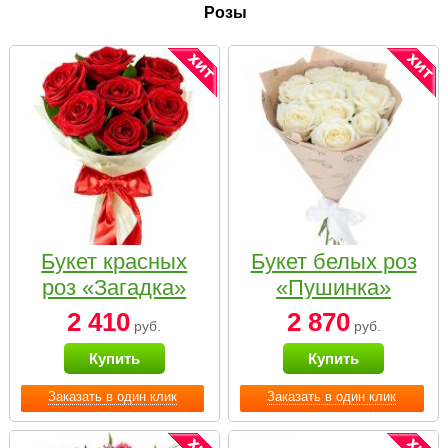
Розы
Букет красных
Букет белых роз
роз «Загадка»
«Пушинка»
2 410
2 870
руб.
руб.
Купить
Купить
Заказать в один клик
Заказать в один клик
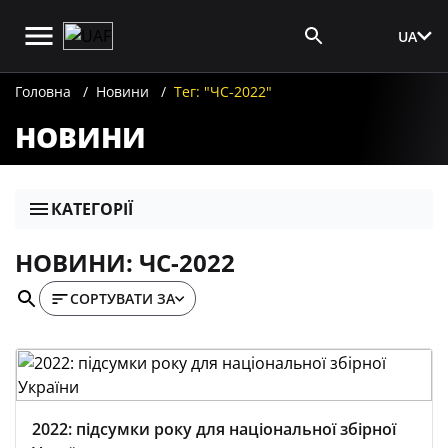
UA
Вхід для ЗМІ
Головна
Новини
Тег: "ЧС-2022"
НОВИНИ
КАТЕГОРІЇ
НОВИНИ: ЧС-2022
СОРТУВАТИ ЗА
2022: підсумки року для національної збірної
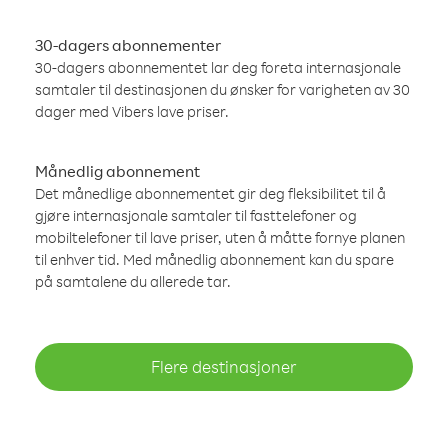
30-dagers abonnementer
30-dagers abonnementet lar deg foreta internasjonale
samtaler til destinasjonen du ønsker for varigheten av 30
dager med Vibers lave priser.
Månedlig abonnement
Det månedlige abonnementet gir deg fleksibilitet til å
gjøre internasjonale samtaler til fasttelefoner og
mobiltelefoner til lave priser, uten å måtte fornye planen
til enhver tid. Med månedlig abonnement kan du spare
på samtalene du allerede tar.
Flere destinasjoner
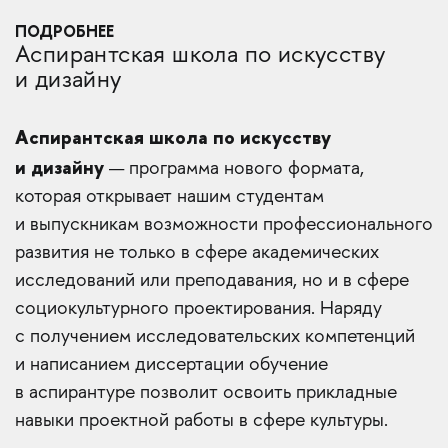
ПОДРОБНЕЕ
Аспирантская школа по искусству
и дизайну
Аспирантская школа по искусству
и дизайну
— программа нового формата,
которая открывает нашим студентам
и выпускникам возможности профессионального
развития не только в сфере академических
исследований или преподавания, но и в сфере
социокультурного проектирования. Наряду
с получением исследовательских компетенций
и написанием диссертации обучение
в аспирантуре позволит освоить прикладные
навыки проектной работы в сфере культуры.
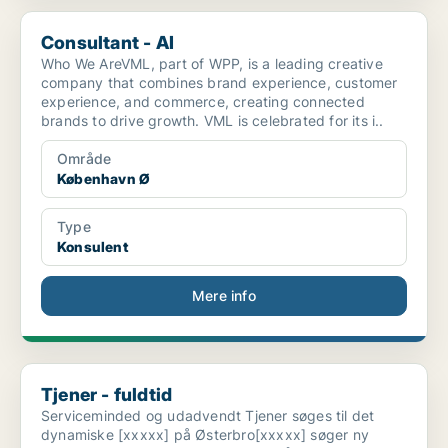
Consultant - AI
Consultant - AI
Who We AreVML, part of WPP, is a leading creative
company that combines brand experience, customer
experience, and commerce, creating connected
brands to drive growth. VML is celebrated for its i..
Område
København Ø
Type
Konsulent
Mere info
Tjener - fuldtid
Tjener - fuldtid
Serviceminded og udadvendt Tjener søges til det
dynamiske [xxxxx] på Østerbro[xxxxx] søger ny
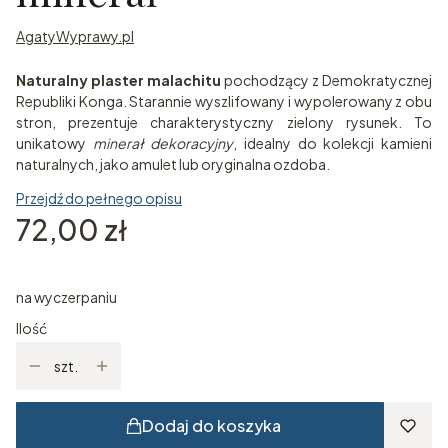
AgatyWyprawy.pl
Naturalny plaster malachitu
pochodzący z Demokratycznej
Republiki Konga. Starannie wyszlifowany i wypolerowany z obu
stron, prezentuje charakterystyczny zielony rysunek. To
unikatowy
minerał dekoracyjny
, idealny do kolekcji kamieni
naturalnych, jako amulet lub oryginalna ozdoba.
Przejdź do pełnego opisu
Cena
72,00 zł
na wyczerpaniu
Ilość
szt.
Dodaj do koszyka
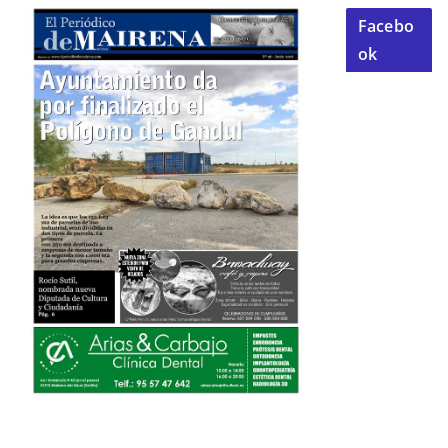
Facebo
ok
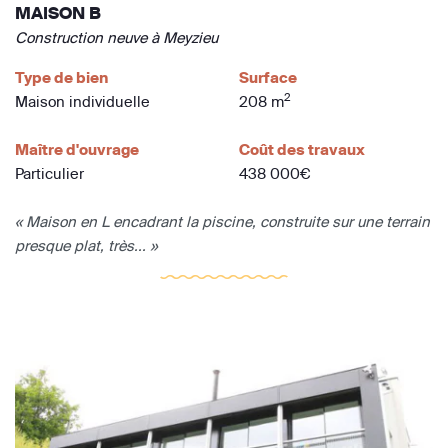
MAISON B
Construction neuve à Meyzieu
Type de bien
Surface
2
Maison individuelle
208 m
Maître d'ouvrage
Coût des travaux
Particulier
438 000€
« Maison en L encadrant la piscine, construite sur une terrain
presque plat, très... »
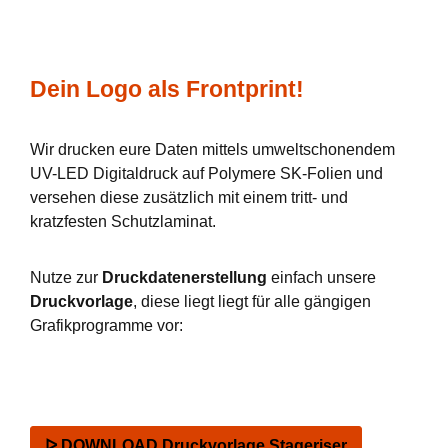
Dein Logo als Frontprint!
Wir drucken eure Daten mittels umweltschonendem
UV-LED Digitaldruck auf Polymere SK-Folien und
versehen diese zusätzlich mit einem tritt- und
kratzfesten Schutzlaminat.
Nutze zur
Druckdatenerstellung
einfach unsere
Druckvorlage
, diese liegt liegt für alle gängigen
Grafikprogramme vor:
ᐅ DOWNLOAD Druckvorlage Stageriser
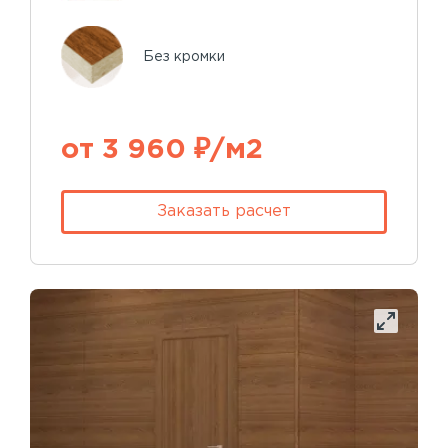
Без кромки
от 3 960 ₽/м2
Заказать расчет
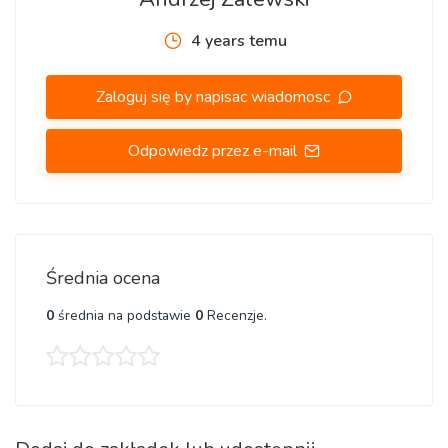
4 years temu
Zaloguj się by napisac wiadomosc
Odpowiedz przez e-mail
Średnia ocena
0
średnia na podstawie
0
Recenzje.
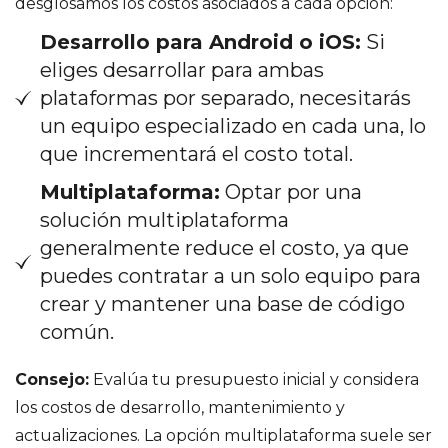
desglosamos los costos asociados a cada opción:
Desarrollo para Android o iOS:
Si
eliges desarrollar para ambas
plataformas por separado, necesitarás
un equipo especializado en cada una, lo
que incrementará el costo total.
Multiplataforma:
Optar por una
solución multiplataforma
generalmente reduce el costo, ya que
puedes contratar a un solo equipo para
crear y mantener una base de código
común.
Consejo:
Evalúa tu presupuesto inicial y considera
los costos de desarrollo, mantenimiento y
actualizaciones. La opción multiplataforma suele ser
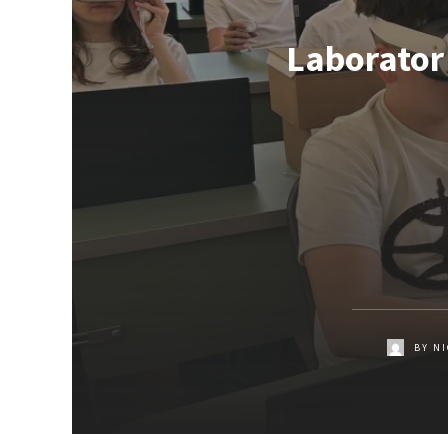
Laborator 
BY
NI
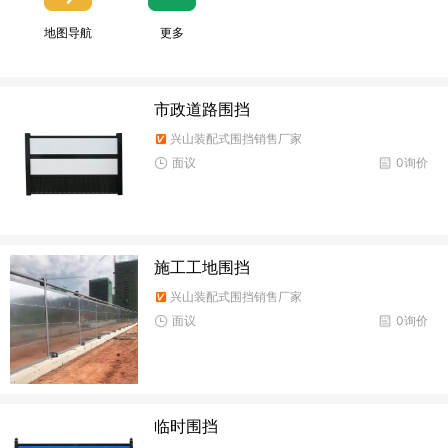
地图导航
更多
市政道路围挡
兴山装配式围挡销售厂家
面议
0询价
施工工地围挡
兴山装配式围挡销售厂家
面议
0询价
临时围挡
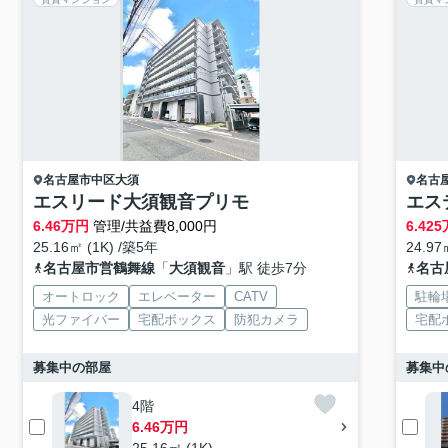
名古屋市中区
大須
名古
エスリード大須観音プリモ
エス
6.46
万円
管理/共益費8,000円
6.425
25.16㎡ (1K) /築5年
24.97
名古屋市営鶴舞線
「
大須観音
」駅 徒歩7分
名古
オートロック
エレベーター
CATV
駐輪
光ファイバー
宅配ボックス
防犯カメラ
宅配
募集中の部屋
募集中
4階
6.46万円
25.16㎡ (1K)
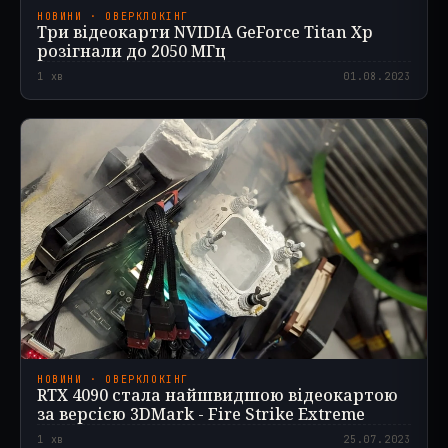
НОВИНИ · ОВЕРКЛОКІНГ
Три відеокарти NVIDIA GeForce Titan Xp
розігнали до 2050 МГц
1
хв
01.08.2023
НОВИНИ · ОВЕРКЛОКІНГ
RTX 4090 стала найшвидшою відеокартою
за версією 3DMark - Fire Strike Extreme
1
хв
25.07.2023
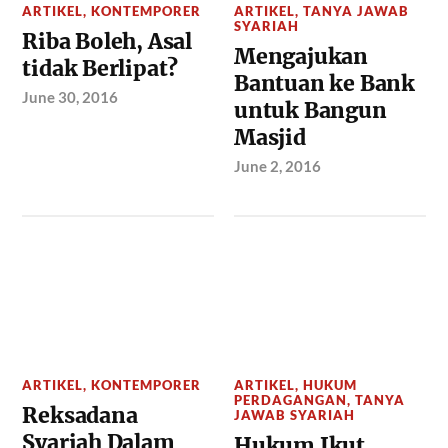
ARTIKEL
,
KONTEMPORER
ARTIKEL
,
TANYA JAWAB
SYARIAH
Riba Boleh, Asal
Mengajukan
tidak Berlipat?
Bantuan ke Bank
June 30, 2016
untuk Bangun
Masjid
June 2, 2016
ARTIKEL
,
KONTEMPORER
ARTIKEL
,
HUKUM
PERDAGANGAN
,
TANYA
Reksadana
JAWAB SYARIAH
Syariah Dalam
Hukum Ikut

▶ _Exercise_:
Write out, word for word, the stretch of entries that begins at the line with "исследований или преподавания, но и в сфере" and ends at the line with "los costos de desarrollo, mantenimiento y". Pictures do not belong in it.

▶ _Solution to this problem_:
исследований или преподавания, но и в сфере
социокультурного проектирования. Наряду
с получением исследовательских компетенций
и написанием диссертации обучение
в аспирантуре позволит освоить прикладные
навыки проектной работы в сфере культуры.
Consultant - AI
Consultant - AI
Who We AreVML, part of WPP, is a leading creative
company that combines brand experience, customer
experience, and commerce, creating connected
brands to drive growth. VML is celebrated for its i..
Område
København Ø
Type
Konsulent
Mere info
Tjener - fuldtid
Tjener - fuldtid
Serviceminded og udadvendt Tjener søges til det
dynamiske [xxxxx] på Østerbro[xxxxx] søger ny
AgatyWyprawy.pl
Naturalny plaster malachitu
pochodzący z Demokratycznej
Republiki Konga. Starannie wyszlifowany i wypolerowany z obu
stron, prezentuje charakterystyczny zielony rysunek. To
unikatowy
minerał dekoracyjny
, idealny do kolekcji kamieni
naturalnych, jako amulet lub oryginalna ozdoba.
Przejdź do pełnego opisu
Cena
72,00 zł
na wyczerpaniu
Ilość
szt.
Dodaj do koszyka
Facebo
ok
MAISON B
Construction neuve à Meyzieu
Type de bien
Surface
2
Maison individuelle
208 m
Maître d'ouvrage
Coût des travaux
Particulier
438 000€
« Maison en L encadrant la piscine, construite sur une terrain
presque plat, très... »
Dein Logo als Frontprint!
Wir drucken eure Daten mittels umweltschonendem
UV-LED Digitaldruck auf Polymere SK-Folien und
versehen diese zusätzlich mit einem tritt- und
kratzfesten Schutzlaminat.
Nutze zur
Druckdatenerstellung
einfach unsere
Druckvorlage
, diese liegt liegt für alle gängigen
Grafikprogramme vor:
ᐅ DOWNLOAD Druckvorlage Stageriser
Без кромки
от 3 960 ₽/м2
Заказать расчет
4 years temu
Zaloguj się by napisac wiadomosc
Odpowiedz przez e-mail
Średnia ocena
0
średnia na podstawie
0
Recenzje.
desglosamos los costos asociados a cada opción:
Desarrollo para Android o iOS:
Si
eliges desarrollar para ambas
plataformas por separado, necesitarás
un equipo especializado en cada una, lo
que incrementará el costo total.
Multiplataforma:
Optar por una
solución multiplataforma
generalmente reduce el costo, ya que
puedes contratar a un solo equipo para
crear y mantener una base de código
común.
Consejo:
Evalúa tu presupuesto inicial y considera
los costos de desarrollo, mantenimiento y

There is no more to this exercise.